WHAT YOU WILL DO:
From the records that follow, extract every line containing the string "axis", and reproduce each such line in full.

※ ※ ※

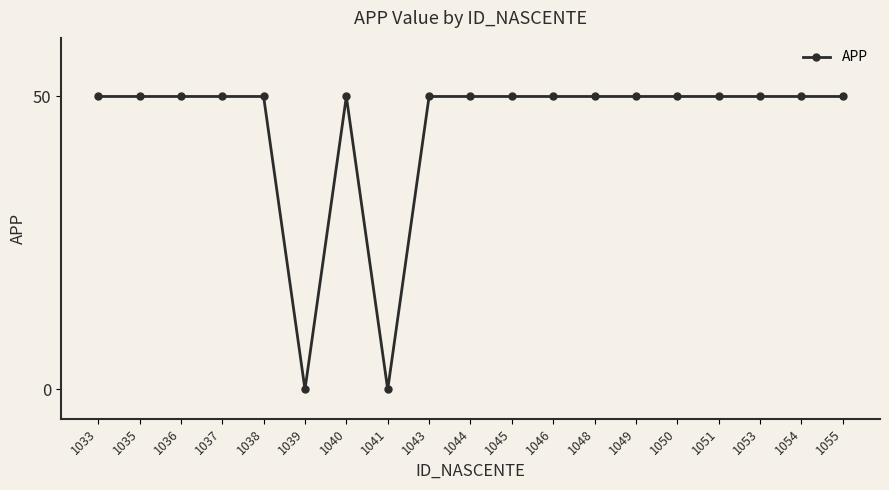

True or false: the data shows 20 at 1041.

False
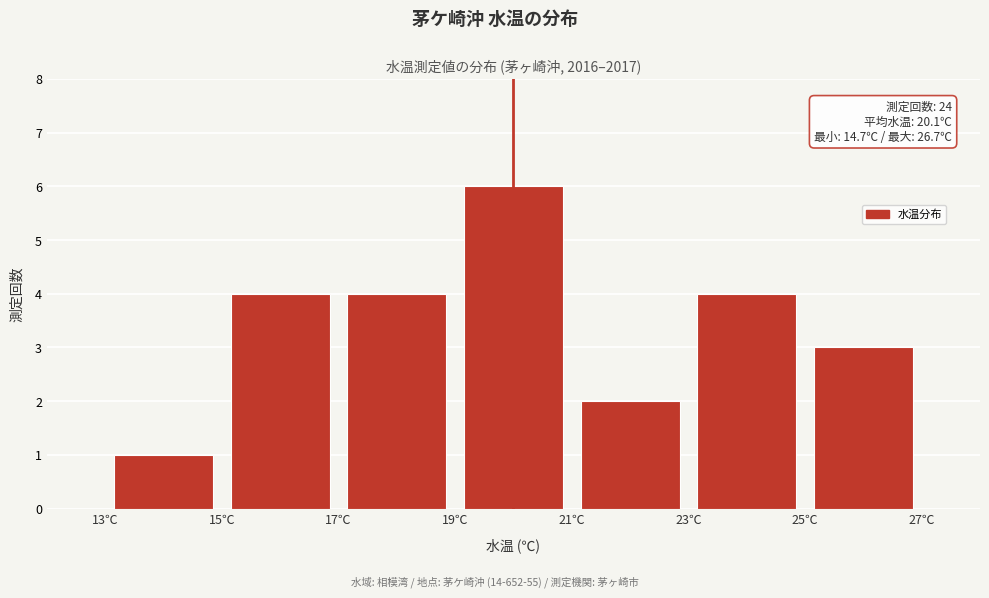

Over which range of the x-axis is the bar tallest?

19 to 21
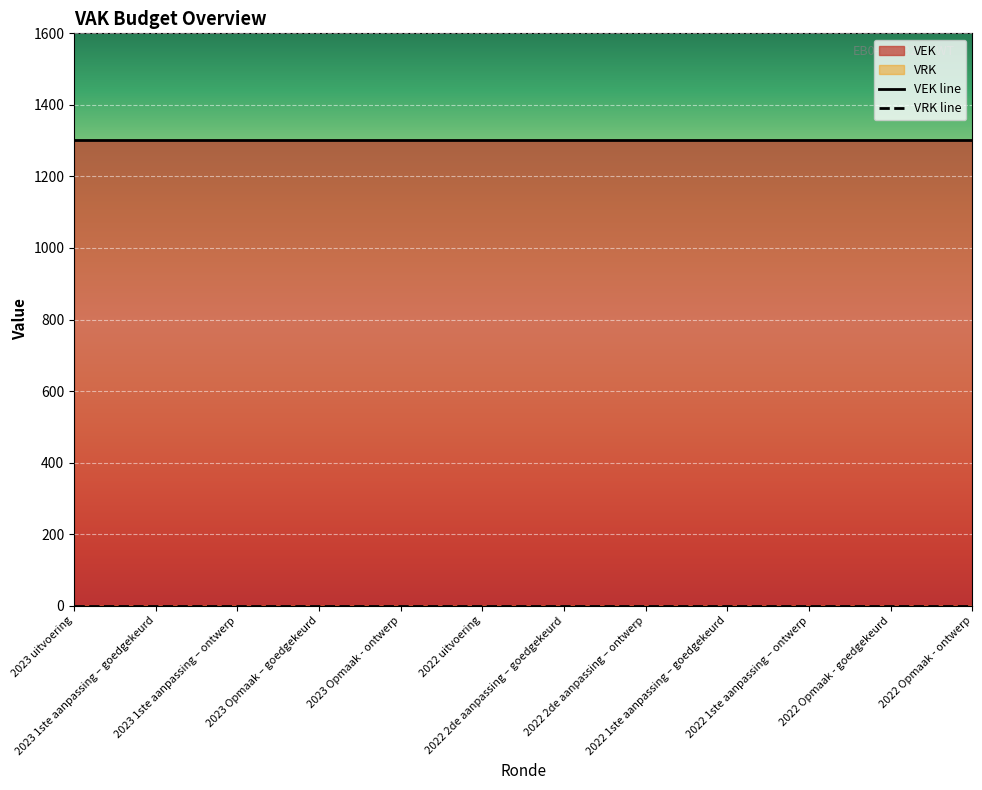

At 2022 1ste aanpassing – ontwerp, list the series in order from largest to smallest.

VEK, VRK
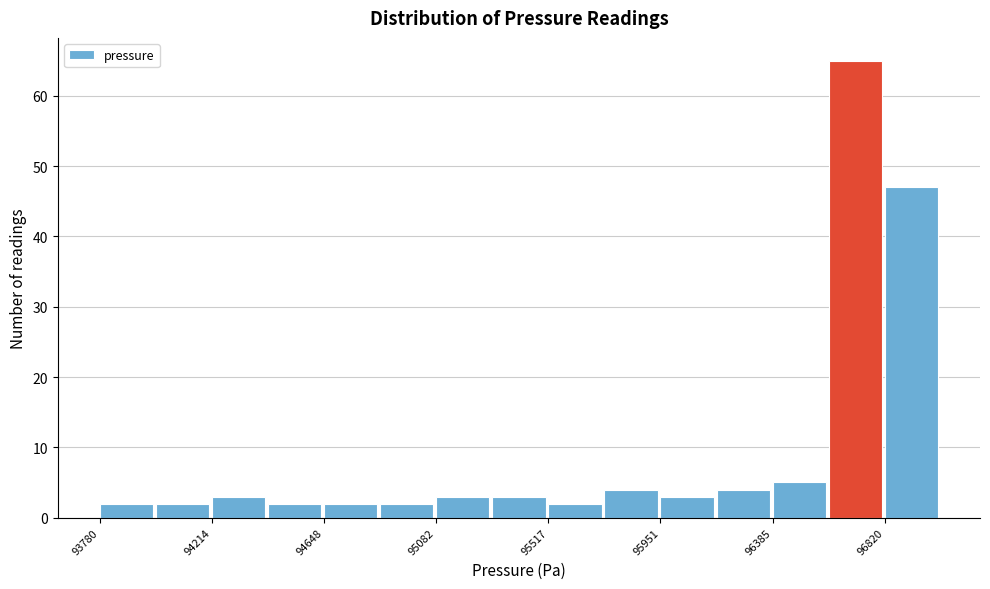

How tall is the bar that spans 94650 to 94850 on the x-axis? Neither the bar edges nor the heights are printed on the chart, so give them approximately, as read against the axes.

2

※ ※ ※

RESULT OF THE TASK:
Over which range of the x-axis is the bar tallest?
How tall is the bar that spans 94650 to 94850 on the x-axis? Neither the bar edges nor the heights are printed on the chart, so give them approximately, as read against the axes.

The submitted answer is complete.